Text mining online data with scikit-learn

Text mining has a large variety of applications and is becoming used in more businesses for gathering intelligence and providing insight. People are sending text constantly online via social media, chat rooms and blogs. Tapping into this information can help businesses gain an advantage and is increasingly a necessary skill for data analytics. Text mining is a unique data mining problem, dealing with real world data that is often heavy on artefacts, difficult to model and challenging to properly manage. Text mining can be seen as a bit of a dark art that is difficult to learn and gain traction. However some basic strategies can often be applied to get good results quite quickly, and the same basic models appear in many text mining challenges.

The scikit-learn project is a library of machine learning algorithms for the scientific python stack (numpy & scipy). It is known for having detailed documentation, a high quality of coding and a growing list of users worldwide. The documentation includes tutorials for learning machine learning as well as the library and is a great place to start for beginners wanting to learn data analytics. There is a strong focus on reusable components and useful algorithms, and the text mining sections of scikit-learn follow the “standard model” of text mining quite well.

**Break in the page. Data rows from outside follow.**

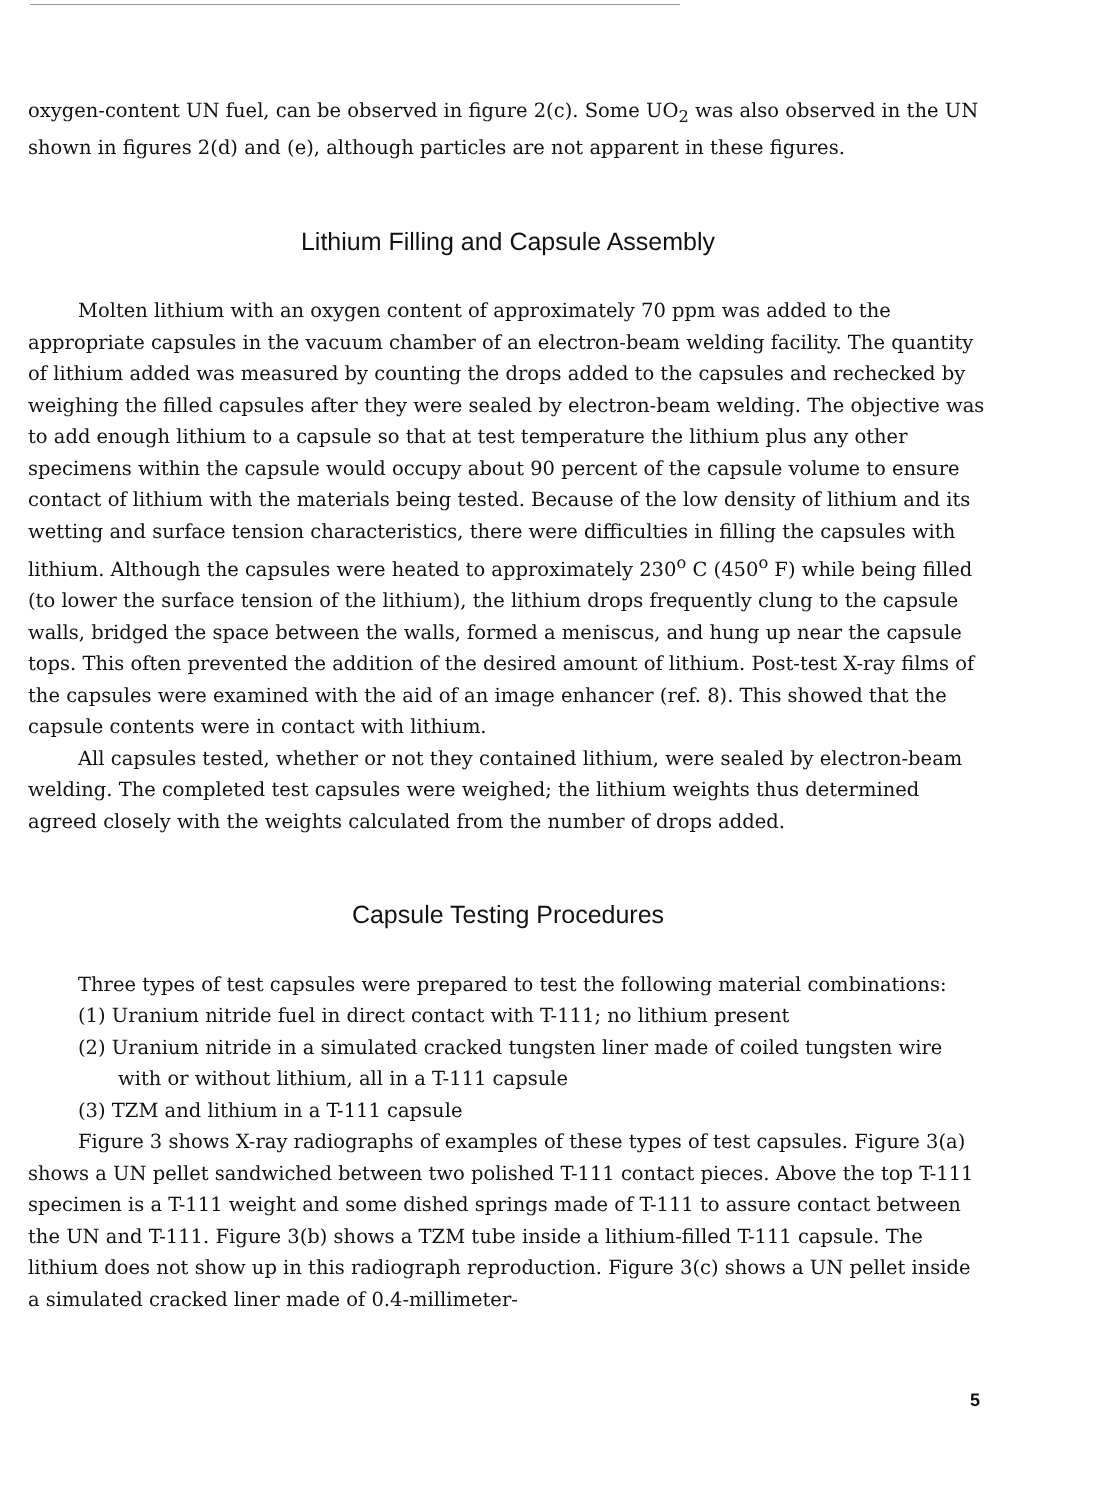oxygen-content UN fuel, can be observed in figure 2(c). Some UO<sub>2</sub> was also observed in the UN shown in figures 2(d) and (e), although particles are not apparent in these figures.
Lithium Filling and Capsule Assembly
Molten lithium with an oxygen content of approximately 70 ppm was added to the appropriate capsules in the vacuum chamber of an electron-beam welding facility. The quantity of lithium added was measured by counting the drops added to the capsules and rechecked by weighing the filled capsules after they were sealed by electron-beam welding. The objective was to add enough lithium to a capsule so that at test temperature the lithium plus any other specimens within the capsule would occupy about 90 percent of the capsule volume to ensure contact of lithium with the materials being tested. Because of the low density of lithium and its wetting and surface tension characteristics, there were difficulties in filling the capsules with lithium. Although the capsules were heated to approximately 230<sup>o</sup> C (450<sup>o</sup> F) while being filled (to lower the surface tension of the lithium), the lithium drops frequently clung to the capsule walls, bridged the space between the walls, formed a meniscus, and hung up near the capsule tops. This often prevented the addition of the desired amount of lithium. Post-test X-ray films of the capsules were examined with the aid of an image enhancer (ref. 8). This showed that the capsule contents were in contact with lithium.
All capsules tested, whether or not they contained lithium, were sealed by electron-beam welding. The completed test capsules were weighed; the lithium weights thus determined agreed closely with the weights calculated from the number of drops added.
Capsule Testing Procedures
Three types of test capsules were prepared to test the following material combinations:
(1) Uranium nitride fuel in direct contact with T-111; no lithium present
(2) Uranium nitride in a simulated cracked tungsten liner made of coiled tungsten wire with or without lithium, all in a T-111 capsule
(3) TZM and lithium in a T-111 capsule
Figure 3 shows X-ray radiographs of examples of these types of test capsules. Figure 3(a) shows a UN pellet sandwiched between two polished T-111 contact pieces. Above the top T-111 specimen is a T-111 weight and some dished springs made of T-111 to assure contact between the UN and T-111. Figure 3(b) shows a TZM tube inside a lithium-filled T-111 capsule. The lithium does not show up in this radiograph reproduction. Figure 3(c) shows a UN pellet inside a simulated cracked liner made of 0.4-millimeter-
5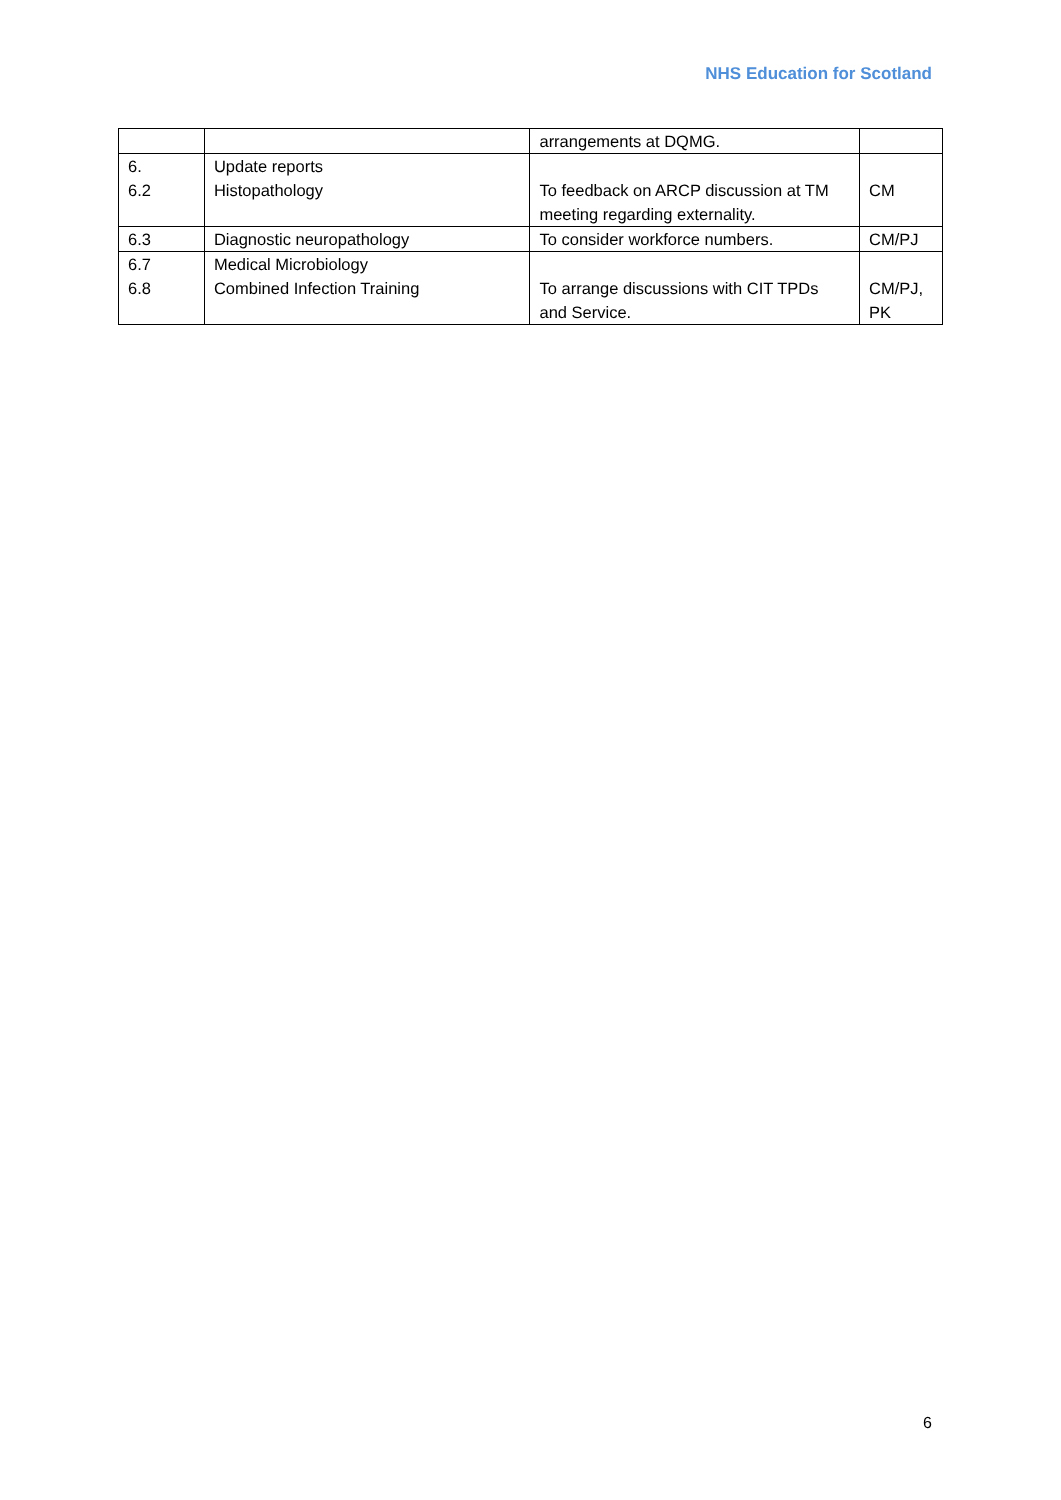NHS Education for Scotland
| | | arrangements at DQMG. | |
| 6. 6.2 | Update reports Histopathology | To feedback on ARCP discussion at TM meeting regarding externality. | CM |
| 6.3 | Diagnostic neuropathology | To consider workforce numbers. | CM/PJ |
| 6.7 6.8 | Medical Microbiology Combined Infection Training | To arrange discussions with CIT TPDs and Service. | CM/PJ, PK |
6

In this presentation, we will go through the scikit-learn project for machine learning and show how to use it for text mining applications. Real world data and applications will be used, including spam detection on Twitter, predicting the author of a program and determining a user's political bent based on their social media account.

Who am I

Robert Layton

  • Research Fellow at Federation University Australia
  • Data analyst, lots of text
  • scikit-learn contributor (including GSoC mentor)

In [1]:
import sys
print("Python: {}".format(sys.version))


Python: 3.4.0 (default, Apr 11 2014, 13:05:11) 
[GCC 4.8.2]

In [2]:
import numpy as np
import sklearn
print("scikit-learn: {}".format(sklearn.__version__))


scikit-learn: 0.15.0

What this talk is about

Using scikit-learn for text mining.

  • I'll go through a standard category example
  • Then doing spam detection on Twitter

Then I'll quickly talk about some other options and how they would integrate into scikit-learn's framework.

What this talk is not!

This isn't a talk about:

  • NLTK -- A great library, but I'm trying to be focused
  • Pandas -- Again, great, but out of scope
  • Obtaining online data -- maybe another year!
  • Ethics -- for this talk, just assume we got consent

In [3]:
# Let's get some data
from sklearn.datasets import fetch_20newsgroups
newsgroups_train = fetch_20newsgroups(subset='train', categories=['alt.atheism', 'soc.religion.christian', 'talk.politics.guns'])

from pprint import pprint
pprint(list(newsgroups_train.target_names))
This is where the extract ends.